When doing my depth chart projection, I put Ellis first, solely on account of his extra year at NU. But I just put him there because I needed to put somebody. Smith seems to be a dynamic hitter and has gotten a lot of praise.
NUSports.com -- The Skip Story: Smith, Ellis, embrace competition
Fitz talks on the competition:
"I think their strengths are very similar," Fitzgerald says when asked about the competition between the one and the other. "I think they both enjoy physical play. Both athletic guys. Collin's had a great off-season. He's healthy, feeling great. Drew's added some strength, some size. I think both guys run very well. I think a strength, from Collin's standpoint, might be a little bit more experience. He's played a little bit more. And I think one of Drew's strengths is he's pretty fearless. So I think both guys bring a great package."
And great quotables from each guy. Smith:
"That's pretty accurate," Smith himself said when asked about that observation. "That's what I live for. I play defense for a reason. I like to hit people. That's my job.

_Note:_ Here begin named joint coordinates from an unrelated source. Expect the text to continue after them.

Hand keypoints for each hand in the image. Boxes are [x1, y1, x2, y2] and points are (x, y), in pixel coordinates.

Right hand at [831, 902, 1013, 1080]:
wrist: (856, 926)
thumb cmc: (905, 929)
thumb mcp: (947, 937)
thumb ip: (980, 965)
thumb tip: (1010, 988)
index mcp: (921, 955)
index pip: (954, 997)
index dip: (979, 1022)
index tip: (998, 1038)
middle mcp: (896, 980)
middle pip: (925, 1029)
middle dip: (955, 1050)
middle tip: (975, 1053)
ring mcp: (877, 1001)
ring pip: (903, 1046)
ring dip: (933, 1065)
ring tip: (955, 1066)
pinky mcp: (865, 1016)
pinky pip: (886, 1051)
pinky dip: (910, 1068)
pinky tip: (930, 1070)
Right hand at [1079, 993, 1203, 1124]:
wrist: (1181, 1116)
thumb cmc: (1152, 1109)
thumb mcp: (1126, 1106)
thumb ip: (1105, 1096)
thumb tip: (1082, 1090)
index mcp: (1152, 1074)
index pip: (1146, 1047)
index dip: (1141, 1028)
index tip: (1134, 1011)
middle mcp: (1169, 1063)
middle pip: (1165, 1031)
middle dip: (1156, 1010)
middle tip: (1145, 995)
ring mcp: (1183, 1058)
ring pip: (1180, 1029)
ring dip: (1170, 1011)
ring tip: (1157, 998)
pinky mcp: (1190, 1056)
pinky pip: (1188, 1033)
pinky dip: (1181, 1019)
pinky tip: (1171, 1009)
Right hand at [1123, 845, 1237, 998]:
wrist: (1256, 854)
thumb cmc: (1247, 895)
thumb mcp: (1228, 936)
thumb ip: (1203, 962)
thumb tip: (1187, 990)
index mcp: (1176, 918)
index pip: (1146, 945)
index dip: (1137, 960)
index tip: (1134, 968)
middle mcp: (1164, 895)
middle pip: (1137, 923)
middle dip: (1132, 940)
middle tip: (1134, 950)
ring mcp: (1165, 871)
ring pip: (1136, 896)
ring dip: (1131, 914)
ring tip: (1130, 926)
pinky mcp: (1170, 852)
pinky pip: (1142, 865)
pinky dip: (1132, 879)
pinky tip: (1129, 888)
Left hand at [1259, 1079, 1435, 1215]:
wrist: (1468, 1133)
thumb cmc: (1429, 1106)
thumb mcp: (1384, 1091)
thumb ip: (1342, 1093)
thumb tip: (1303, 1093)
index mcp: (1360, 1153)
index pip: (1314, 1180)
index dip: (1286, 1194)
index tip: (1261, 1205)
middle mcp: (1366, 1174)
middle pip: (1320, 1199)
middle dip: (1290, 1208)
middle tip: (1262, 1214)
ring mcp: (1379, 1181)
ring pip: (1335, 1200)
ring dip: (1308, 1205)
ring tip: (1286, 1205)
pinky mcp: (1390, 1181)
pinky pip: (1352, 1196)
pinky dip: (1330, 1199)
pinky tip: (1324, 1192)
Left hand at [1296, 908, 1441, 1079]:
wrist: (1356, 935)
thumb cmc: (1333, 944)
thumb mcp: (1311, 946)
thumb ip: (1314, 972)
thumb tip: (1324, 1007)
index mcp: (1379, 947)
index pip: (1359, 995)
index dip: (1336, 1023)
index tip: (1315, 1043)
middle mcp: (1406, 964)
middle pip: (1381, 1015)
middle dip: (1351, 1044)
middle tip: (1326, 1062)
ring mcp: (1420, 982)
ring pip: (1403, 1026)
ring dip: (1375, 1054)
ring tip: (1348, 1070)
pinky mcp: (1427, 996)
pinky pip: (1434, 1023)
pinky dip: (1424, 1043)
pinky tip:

So when I get a chance to hit somebody, force my will on them, that's what I do."
"I'm going to bring it every play," he says when asked for a scouting report on himself.
"So wide receivers have to keep their head on a swivel because they know if they don't look out for me, they're going to pay for it. That's just how I approach the game. Let those offensive players be intimidated and know they have to keep their head on a swivel when they see me."
"Yes. It's fun," he more recently said when asked about hitting. "Whenever you really get into somebody and everybody's like, 'O-O-O-O-O-O,' it gets your blood going. It gets your blood boiling whenever you can blindside somebody or really stick somebody. When you can impose your will on somebody else, it's really cool."
No matter who happens to win the starting job, both players will undoubtedly see action this season. Head Coach Pat Fitzgerald even suggested putting them into a rotation.
"If [there is] a definite separation [between Smith and Ellis], you'll probably see one guy play more than the other," Fitzgerald said after practice Tuesday. "If it's close, we'll rotate them, keep them fresh and away we go."
Pretty much confirms what we said up there. Expect to see both guys. Both said coachspeaky things about what they'd do if they had to split roles, but Ellis had the best quote:
"Me and Drew are goofballs," Ellis, a junior, said. "He's a year younger than me, obviously, and when he came in I took him under my wing and taught him what's going on. We are just goofballs. We are friends. The linebackers are all buds. It's good stuff."
With Smith, you get speed, athleticism, sideline-to-sideline playmaking ability, and an instinctual knack for running down ball carriers just before they manage to turn plays upfield. Ellis isn't anywhere near as agile as Smith; he is a more forceful open-field tackler and possesses more experience after having logged significant playing time in 2011 (along with his injury-addled 2012 campaign).
That post also suggests that whoever loses the battle could be a swing linebacker, since whoever is fourth amongst the linebackers is far ahead of whoever is fifth, but I think it's more likely we see 60-40 snaps at strongside.